The Sea Wolf by Jack London, Fiction, Classics, Sea Stories
Ich blickte auf. Der Kapitän hatte seinen Kopf und seine Schultern aus dem Lotsenhaus gestreckt und starrte konzentriert in den Nebel, als ob er ihn mit bloßer Willenskraft durchdringen könnte.

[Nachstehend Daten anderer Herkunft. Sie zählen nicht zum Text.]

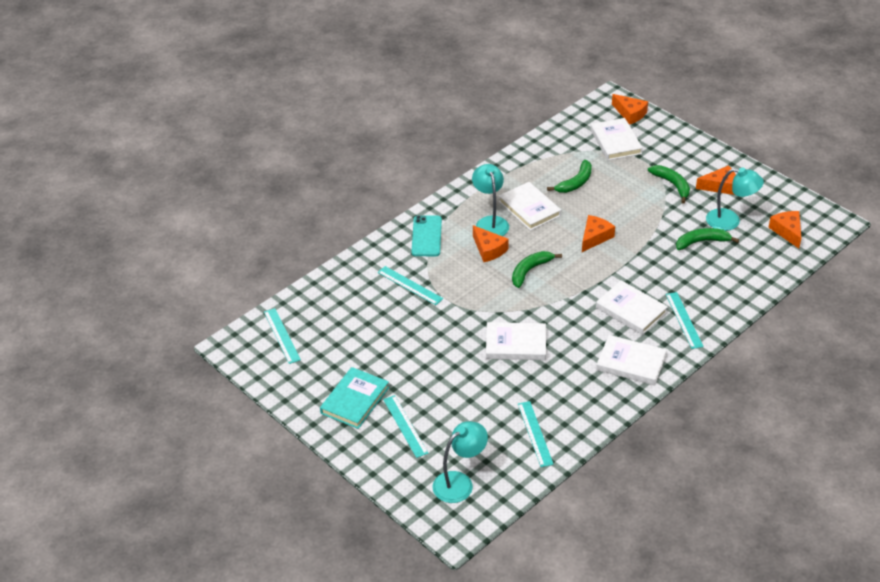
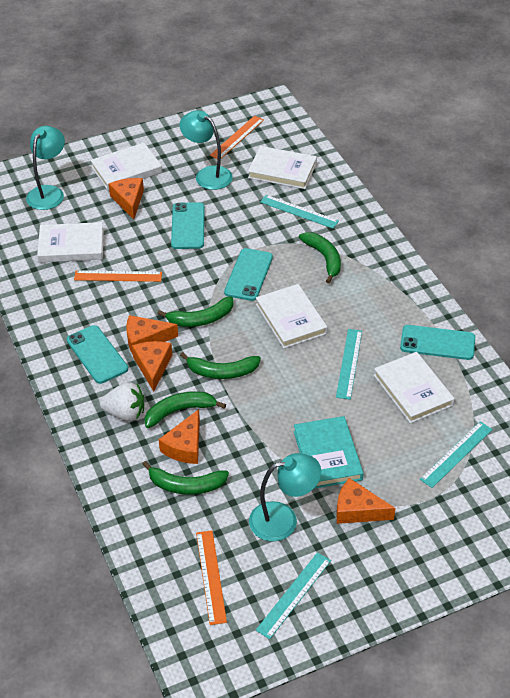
green banana: [512,251,562,288] [547,160,592,193] [648,165,690,203] [676,228,739,250] = 4 -> [142,461,229,495] [145,391,226,428] [157,296,233,327] [180,352,261,379] [299,232,341,284] = 5
orange ruler: none = 0 -> [74,270,162,282] [196,530,227,625] [210,116,264,159] = 3
turquoise phone: [412,215,442,256] = 1 -> [67,325,128,384] [171,202,205,249] [224,248,273,301] [400,325,475,360] = 4
turquoise ruler: [264,308,301,364] [378,266,443,305] [383,395,429,458] [518,401,554,467] [666,292,704,349] = 5 -> [256,552,331,639] [260,195,339,228] [336,329,362,400] [420,421,492,488] = 4
white strawberry: none = 0 -> [100,382,144,421] = 1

Sein Gesicht war ängstlich, ebenso wie das meines Begleiters, der zur Reling hinübergekrochen war und mit der gleichen Aufmerksamkeit in Richtung der unsichtbaren Gefahr starrte. Dann geschah alles, und zwar mit unvorstellbarer Schnelligkeit. Der Nebel schien sich wie ein Keil aufzulösen, und der Bug eines Dampfers kam zum Vorschein, der zu beiden Seiten Nebelschwaden hinter sich herschleppte wie Seegras am Rüssel des Leviathan.

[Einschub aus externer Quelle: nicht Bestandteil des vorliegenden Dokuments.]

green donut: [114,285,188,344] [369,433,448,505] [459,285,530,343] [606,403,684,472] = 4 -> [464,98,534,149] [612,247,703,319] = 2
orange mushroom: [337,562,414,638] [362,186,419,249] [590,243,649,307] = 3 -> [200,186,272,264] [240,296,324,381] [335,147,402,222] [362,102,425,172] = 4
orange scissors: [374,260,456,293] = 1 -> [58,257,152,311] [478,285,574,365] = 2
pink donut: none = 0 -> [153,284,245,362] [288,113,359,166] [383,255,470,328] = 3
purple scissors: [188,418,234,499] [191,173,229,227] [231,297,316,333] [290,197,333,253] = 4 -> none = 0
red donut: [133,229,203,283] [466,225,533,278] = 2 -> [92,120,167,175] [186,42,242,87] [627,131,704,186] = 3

Ich konnte das Lotsenhaus sehen und einen weißbärtigen Mann, der sich teilweise auf die Ellbogen stützte. Er trug eine blaue Uniform, und mir fiel auf, wie gepflegt und ruhig er war.
Seine Ruhe war unter den gegebenen Umständen schrecklich. Er nahm das Schicksal an, marschierte Hand in Hand mit ihm und maß kühl den Schlag.
Während er dort lehnte, ließ er einen ruhigen und spekulativen Blick über uns schweifen, als wolle er den genauen Punkt des Zusammenstoßes bestimmen, und nahm keinerlei Notiz davon, als unser Pilot, weiß vor Wut, rief: "Jetzt habt ihr es geschafft".